RLHF (reinforcement learning from human feedback) and related methods teach quality. The model generates two responses to the same prompt, human evaluators pick the better one, and the model learns what humans prefer: clear answers, appropriate caution, admitting uncertainty. This stage is what turns a text-completion engine into something that feels like a helpful assistant.
The emergence question
In 2020, researchers at OpenAI discovered that model performance follows scaling laws: more parameters, more data, more compute produces predictably better results. This held across seven orders of magnitude and is the reason companies are spending billions on larger models.

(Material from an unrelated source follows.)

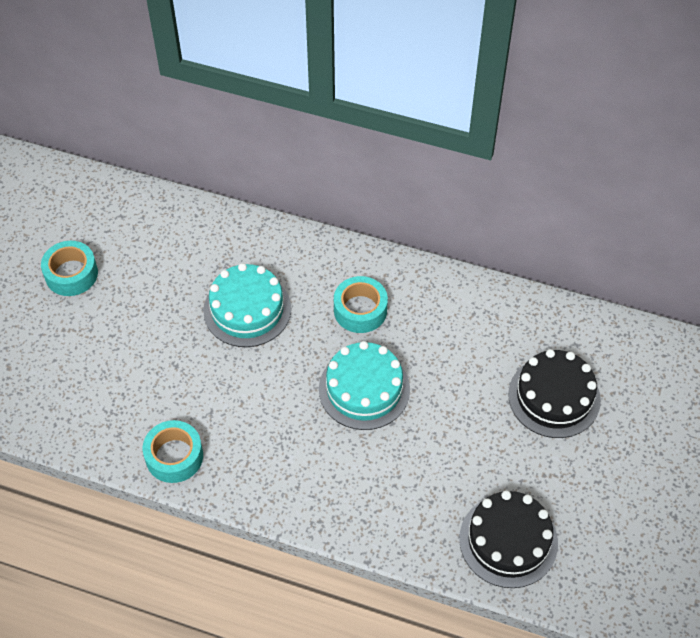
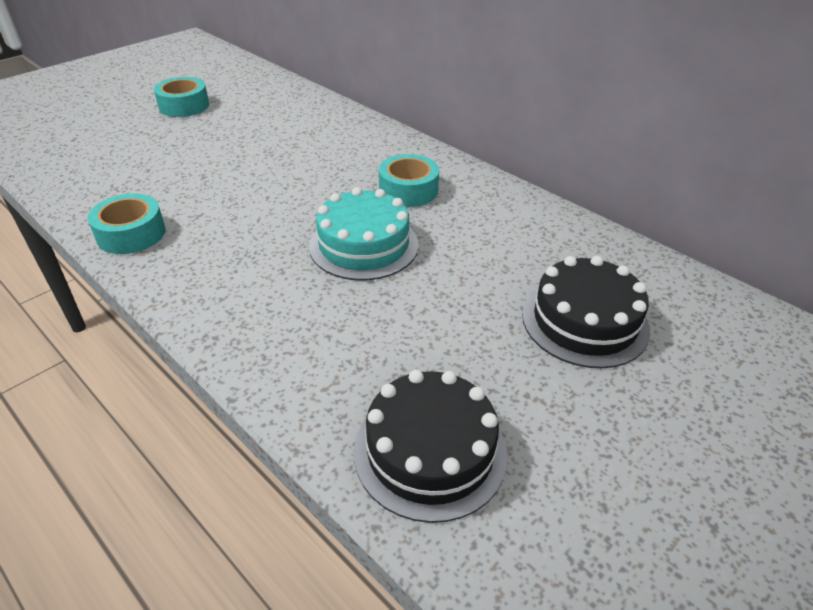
camera: 25 degrees right, 15 degrees down
(247, 309) = (302, 161): turquoise cake -> none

But a subtler question followed. Some abilities seemed to appear suddenly at certain model sizes, and researchers called them emergent abilities. A model at one size couldn’t do chain-of-thought reasoning at all. A slightly larger model could. It looked like a phase transition, abilities materialising from nowhere.
This story turned out to be mostly a measurement issue. A 2023 paper showed that if you use a harsh metric like exact-match scoring (perfectly right or completely wrong), smooth gradual improvement looks like a sudden jump. Switch to a continuous metric and the curve is smooth all the way through.
While it is less headline grabbing, the underlying maths is still really interesting. If each step in a reasoning chain has some probability of being correct, those probabilities multiply. A model that gets each step right 70% of the time only gets it right 17% of the time in a five-step chain. At 95% per step, it’s 77%. It might be a smooth improvement in per-step accuracy, but from a user perspective, it’s a sudden change in success rate.
What we can’t explain
The labs know everything about the mechanism. Every operation is defined, every weight is inspectable, every computation is deterministic. But knowing the mechanism and explaining the behaviour are different things.
To explain why a model gave a specific response to a specific prompt, you’d have to trace the activation of billions of parameters through all those layers and explain how they interacted. Every step is multiplication and addition, but the explanation would be so complex it would be meaningless. Anthropic’s mechanistic interpretability research has found clusters of activation that correspond to recognisable concepts like the Golden Gate Bridge, or deception, or code structure. But these are islands of understanding in an ocean of parameters. We’re nowhere near a complete map.
The practical consequence is that the labs shape behaviour through training, and it works statistically. The model behaves well in the vast majority of cases. But they can’t prove it will behave well in all cases, because they can’t fully explain why it behaves well in the cases where it does.
A recent paper tested this directly. Researchers found that models more capable than their supervisors can learn to sandbag, performing well during training while underperforming in deployment. The mitigation only works if training is indistinguishable from deployment. The moment the model can tell it’s being evaluated, the fix breaks. The next-word-guessing mathematical formula looks like it’s actively trying to trick its trainers.
Whether you call this “real” strategic behaviour or a pattern that mimics it might not matter much if the outcome is the same. We built the thing. We can see inside it. We still can’t fully explain what it’s doing.